August 3rd in Seal Beach History

 On this date in 1967, the 101 Ranch House ran this ad in the Long Beach Independent.

Aug_3_1967_101_Ranch_House_Grecian_RoomThe 101 Ranch House originally used a Western motif for its branding back in its first two decades, but a subtle Greek influence slowly began to dominate the place during the sixties due to new ownership.  The restaurant started serving Mavrodafni wine, and Greek cuisine was introduced to a special Monday night menu in addition to the usual 101 Ranch House fare of American style seafood and prime steak. 
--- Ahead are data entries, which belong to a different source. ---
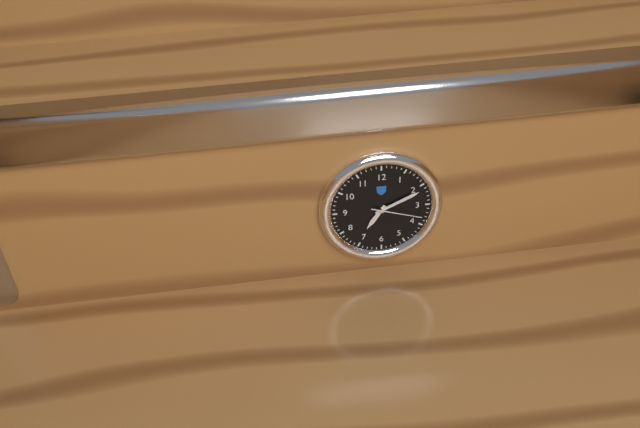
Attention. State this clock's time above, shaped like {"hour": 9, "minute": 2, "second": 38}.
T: {"hour": 7, "minute": 11, "second": 18}
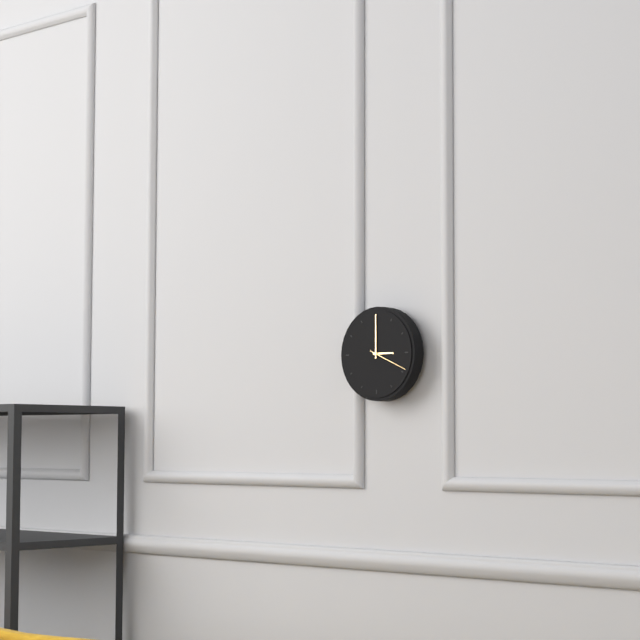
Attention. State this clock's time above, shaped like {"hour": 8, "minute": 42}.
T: {"hour": 3, "minute": 0}
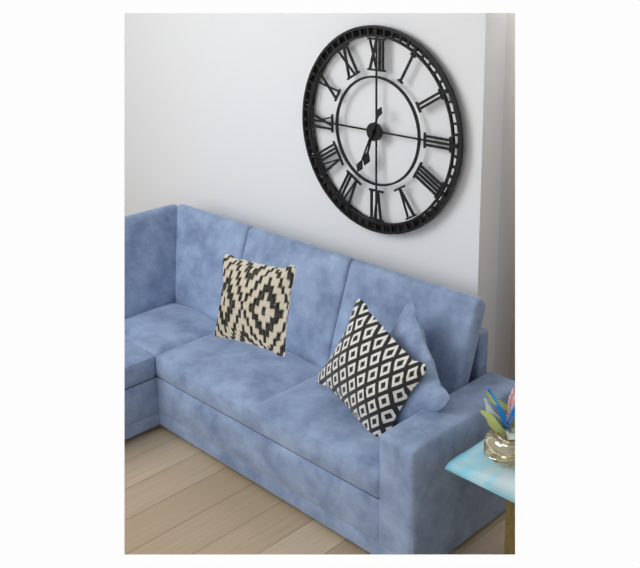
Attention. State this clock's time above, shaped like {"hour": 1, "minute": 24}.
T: {"hour": 6, "minute": 34}
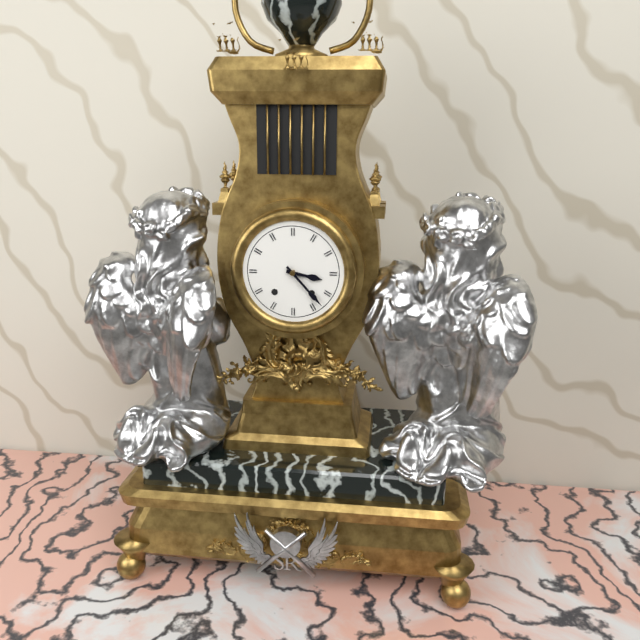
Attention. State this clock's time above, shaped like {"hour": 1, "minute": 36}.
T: {"hour": 3, "minute": 23}
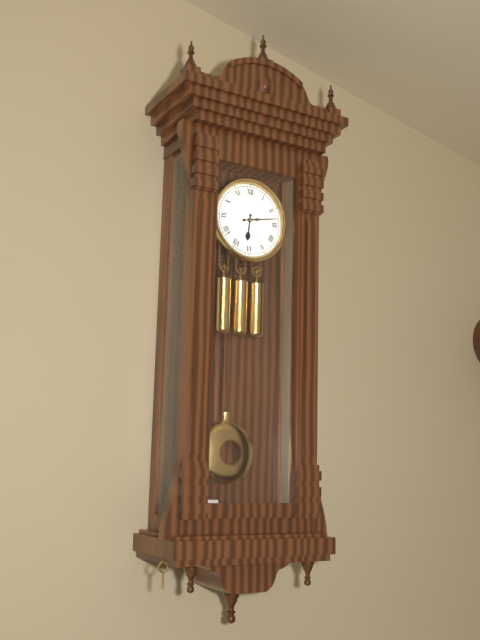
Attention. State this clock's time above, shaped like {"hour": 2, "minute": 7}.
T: {"hour": 6, "minute": 13}
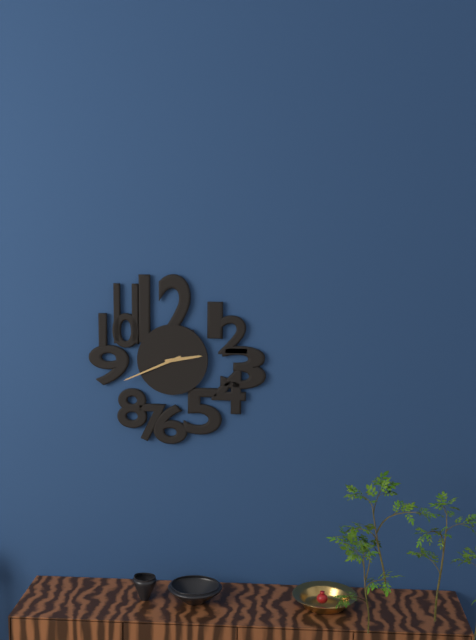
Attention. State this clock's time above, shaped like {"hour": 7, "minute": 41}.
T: {"hour": 2, "minute": 41}
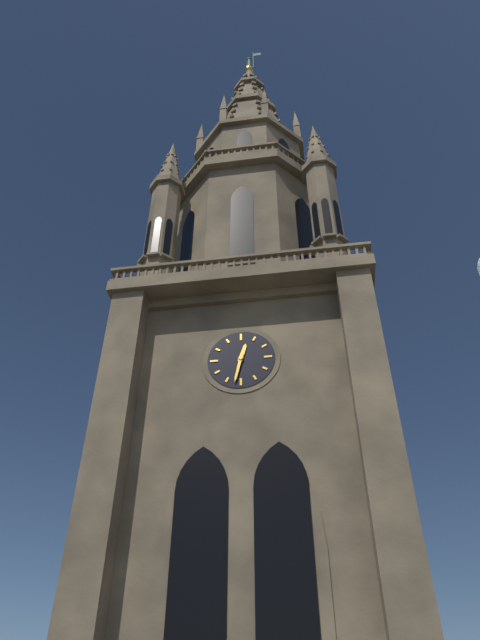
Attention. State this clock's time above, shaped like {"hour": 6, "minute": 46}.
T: {"hour": 12, "minute": 32}
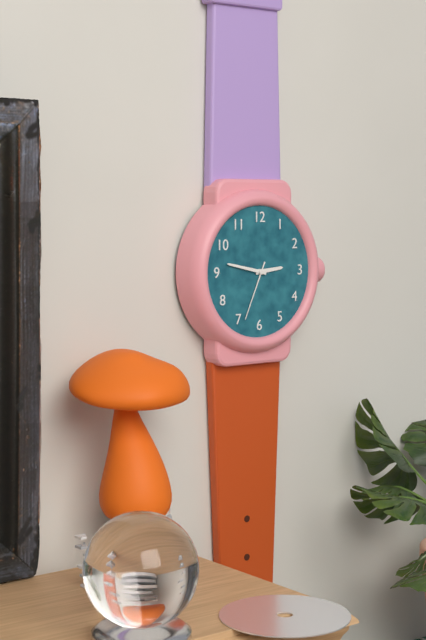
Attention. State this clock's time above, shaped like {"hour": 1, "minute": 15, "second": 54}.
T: {"hour": 2, "minute": 47, "second": 34}
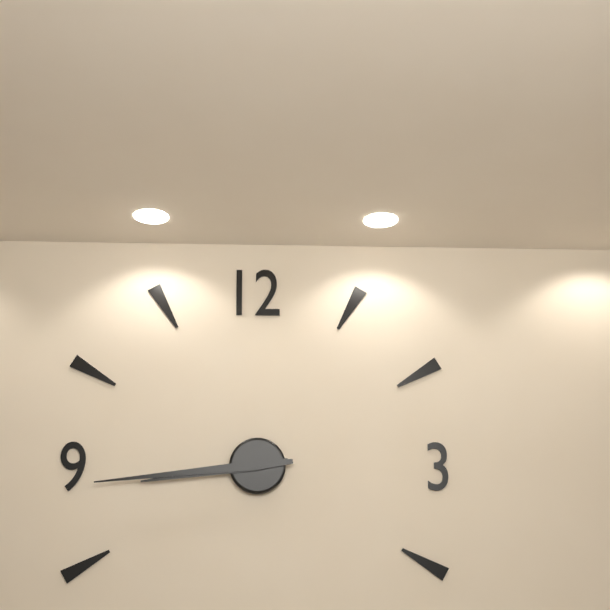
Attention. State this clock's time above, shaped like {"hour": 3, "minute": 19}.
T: {"hour": 8, "minute": 44}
Host Bill Smyrniotis had co-owned and run 101 Ranch House with his Greek immigrant brothers since 1963, George, Steve, and Chris, but he bought them out four years later. Running the restaurant on their own, he and his young wife, Toula (from Argus, Greece), must have decided to just go for broke and fully embrace a new Greek identity for the restaurant.

During the last half of 1967, 101 Ranch House advertised a Grecian Room and provided Greek entertainment most nights of the week. In 1968, it was briefly renamed the Grecian Inn, but closed a few months later, ending this brief experiment of bringing a little Greek culture to “Mayberry by the Sea.” The restaurant became the 101 Ranch House again and operated under that name until the mid-seventies, but its heyday had passed.

But on that Thursday night in August forty-nine years ago, the 101 Ranch House’s ultimate fate was still in the future. Diners hungry for a little fun could look forward to “a delightful evening of entertainment and dining” presented by hosts Bill and Zoula Smyrniotis. Appearing twice nightly was Tasos SofoPoulos, the world-renowned bouzouki  player who had played on the movie soundtrack for Zorba The Greek, and his famous orchestra (actually a quartet according to reviews).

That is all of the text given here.